This month’s cover story, “Outsourcing,” looks at the phenomenon of in-house cleaning departments being outsourced to BSCs and its impact on distributors. I tracked down plenty of of relevant statistics and studies regarding outsourcing’s evolution as a facility management alternative. Advice on dealing with the trend was a bit harder to come by. On the surface, outsourcing resembles an inexorable outcome designed to cut spending and improve efficiency.
Often, cleaning departments bring the problem on themselves and, in many ways, are the authors of their own demise.
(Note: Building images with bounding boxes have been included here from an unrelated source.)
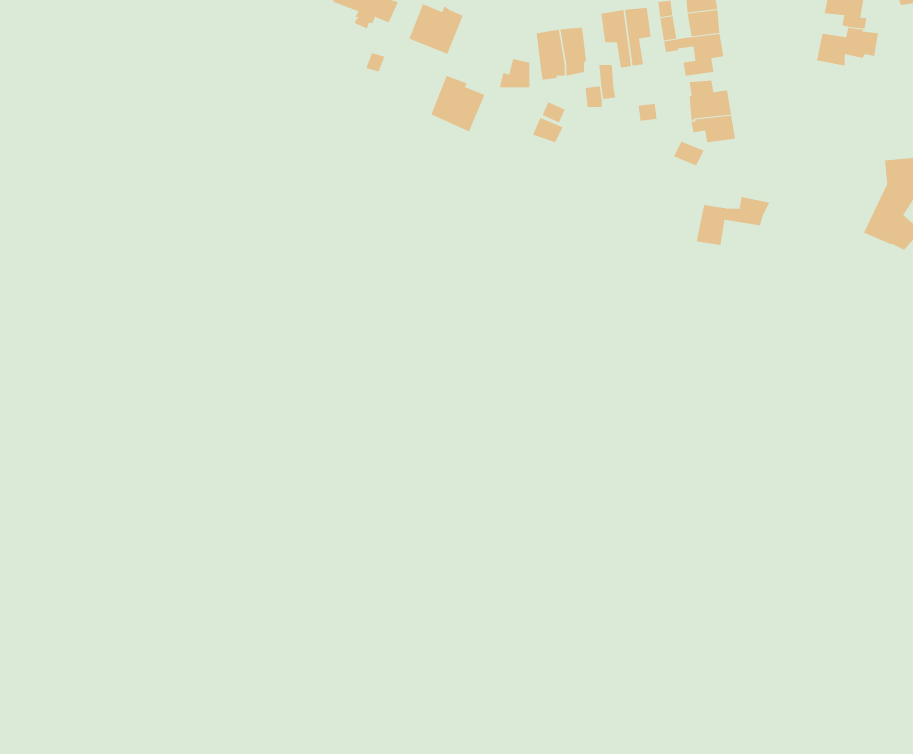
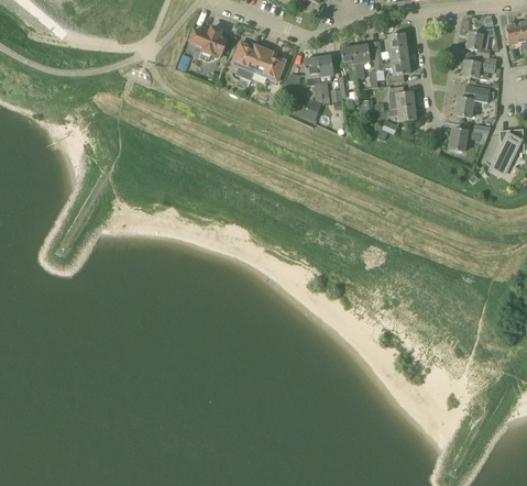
building: [430,75,485,132] -> [255,48,286,80]
building: none -> [455,84,491,117]
building: [696,197,770,245] -> [450,123,492,151]

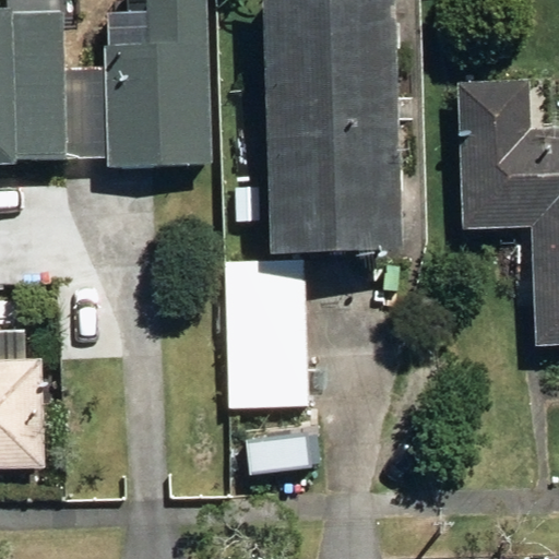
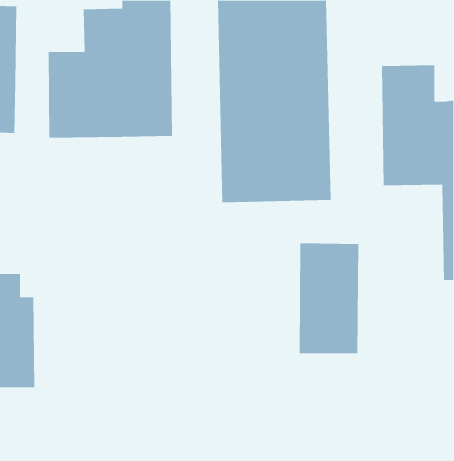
building: [233,275,306,409] -> [299,243,359,354]

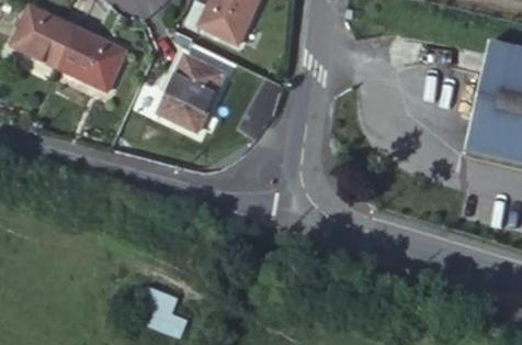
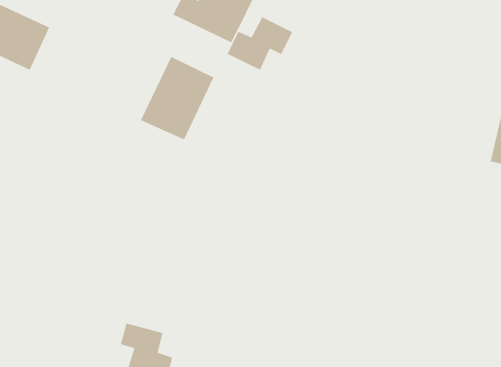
building: none -> [227,16,293,71]
building: [60,30,125,90] -> none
That’s where a distributor can exert influence.
After interviewing distributors and experts, I determined that the key to preserving in-house cleaning departments is to ensure that an outsource-vs.-in-house decision never needs to be made.
How? Distributors have devised a number of programs and initiatives designed to make customers better cleaners and better business people.
Performance excellence can mean self-preservation in a highly competitive environment. Do-it-all service providers such as Sodexho, Aramark, ABM and others are vying for business, competing with in-house and BSC-held accounts. These full-service providers offer competitive pricing, and provide a one-stop service shop. Similarly, smaller contractors can offer a tempting array of services and a more cost-effective alternative to in-house cleaning crews. Labor costs represent a big chunk of the average operating budget and the prospect of letting an outsider handle and address labor issues is, indeed, tempting.
Given the high premium some organizations pay for the luxury of doing it “their way,” the in-house cleaning department had better deliver — in spades. And more important, helping customers survive often ends up being a key ingredient in a distributor’s own survival strategy.